Exercise material =
************
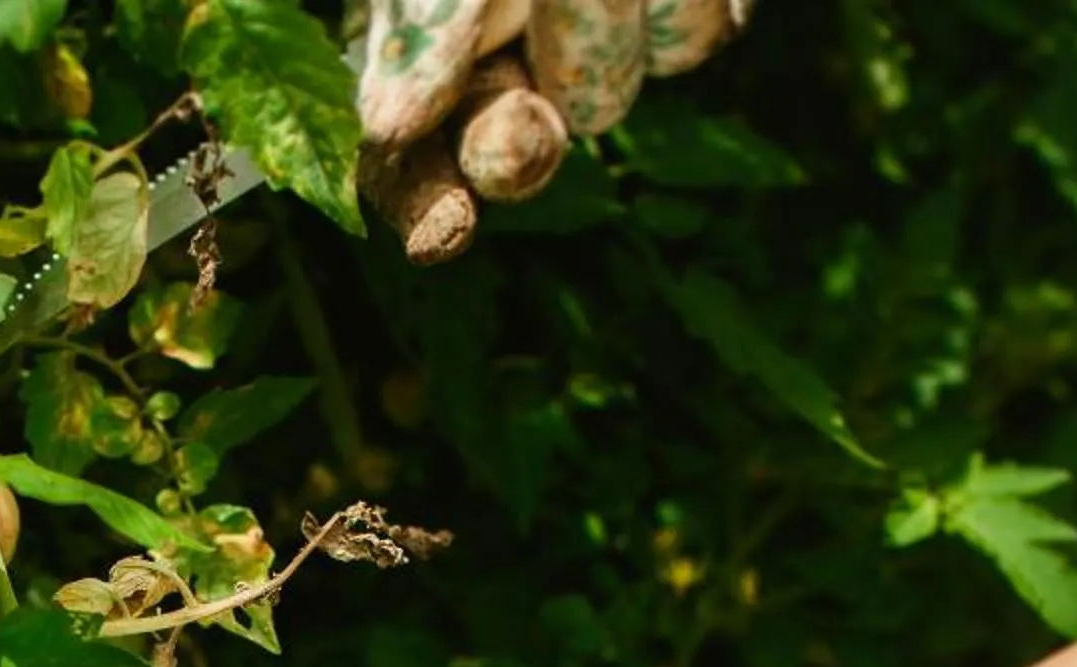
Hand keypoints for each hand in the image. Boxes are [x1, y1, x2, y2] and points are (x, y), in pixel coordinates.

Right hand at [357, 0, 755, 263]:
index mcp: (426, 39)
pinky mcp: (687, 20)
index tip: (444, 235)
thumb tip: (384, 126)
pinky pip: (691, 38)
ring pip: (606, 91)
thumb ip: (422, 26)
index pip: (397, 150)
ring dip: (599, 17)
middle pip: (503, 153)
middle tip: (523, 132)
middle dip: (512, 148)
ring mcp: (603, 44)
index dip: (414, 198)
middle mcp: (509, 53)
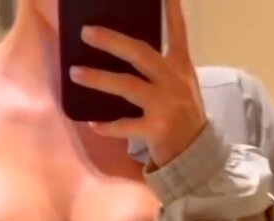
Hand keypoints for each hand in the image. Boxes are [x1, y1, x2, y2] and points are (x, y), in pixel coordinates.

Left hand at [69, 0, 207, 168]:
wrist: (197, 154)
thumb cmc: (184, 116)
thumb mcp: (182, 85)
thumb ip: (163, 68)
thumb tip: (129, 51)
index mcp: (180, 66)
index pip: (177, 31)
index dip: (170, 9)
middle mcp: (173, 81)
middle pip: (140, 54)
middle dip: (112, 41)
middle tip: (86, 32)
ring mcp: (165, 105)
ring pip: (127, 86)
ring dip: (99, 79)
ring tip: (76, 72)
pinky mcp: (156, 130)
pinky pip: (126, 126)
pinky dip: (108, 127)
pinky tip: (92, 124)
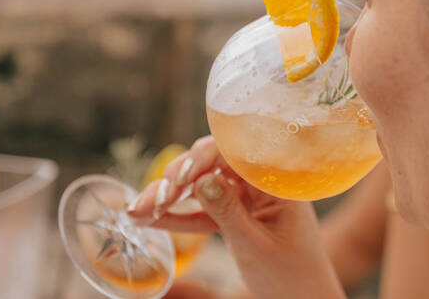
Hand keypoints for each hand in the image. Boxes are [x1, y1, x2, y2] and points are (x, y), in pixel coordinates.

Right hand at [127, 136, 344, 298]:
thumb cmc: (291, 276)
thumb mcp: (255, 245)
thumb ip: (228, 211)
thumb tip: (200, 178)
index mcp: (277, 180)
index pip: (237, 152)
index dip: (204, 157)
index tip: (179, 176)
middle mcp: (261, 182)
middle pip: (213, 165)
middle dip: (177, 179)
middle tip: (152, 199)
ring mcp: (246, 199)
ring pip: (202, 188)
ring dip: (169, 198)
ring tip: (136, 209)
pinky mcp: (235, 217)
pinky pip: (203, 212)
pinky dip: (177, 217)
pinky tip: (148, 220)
************
Exercise = Return each line above exactly; any pictures are to be skipped.

Result of this task =
Hand keypoints for each hand in the image. Boxes are [x1, y1, x2, y2] and points are (x, y), in pixel coordinates.

Right hand at [357, 0, 755, 263]:
index mcp: (426, 39)
pinky mcp: (687, 20)
index tip: (444, 235)
thumb tip: (384, 126)
pinky pip: (691, 38)
ring pip: (606, 91)
thumb ip: (422, 26)
index pip: (397, 150)
ring dip: (599, 17)
middle pip: (503, 153)
middle tip: (523, 132)
middle dip: (512, 148)
ring mcp: (603, 44)
index dip: (414, 198)
middle mcp: (509, 53)
Hand keypoints for each hand in the image. Boxes are [x1, y1, x2, y2] and points are (x, y), in pixel coordinates.

Left hand at [69, 0, 207, 168]:
wrist: (197, 154)
thumb cmc: (184, 116)
thumb mcp: (182, 85)
thumb ip: (163, 68)
thumb tip: (129, 51)
index mcp: (180, 66)
index pip: (177, 31)
index dip: (170, 9)
middle mcp: (173, 81)
middle pip: (140, 54)
middle dip: (112, 41)
middle tip: (86, 32)
ring mcp: (165, 105)
ring pip: (127, 86)
ring dip: (99, 79)
ring tip: (76, 72)
pinky mcp: (156, 130)
pinky pip: (126, 126)
pinky dip: (108, 127)
pinky tip: (92, 124)
Hand keypoints for each hand in the image. Boxes are [x1, y1, x2, y2] and points are (x, y), in pixel coordinates.

Right hand at [127, 136, 344, 298]:
thumb cmc: (291, 276)
thumb mcp: (255, 245)
thumb ip: (228, 211)
thumb tip: (200, 178)
index mcp: (277, 180)
index pip: (237, 152)
index dip: (204, 157)
index tip: (179, 176)
middle mcp: (261, 182)
middle pip: (213, 165)
middle dip: (177, 179)
middle tip: (152, 199)
ring mcp: (246, 199)
ring pip: (202, 188)
ring dip: (169, 198)
ring tip: (136, 209)
pinky mcp: (235, 217)
pinky pip: (203, 212)
pinky dip: (177, 217)
pinky tip: (148, 220)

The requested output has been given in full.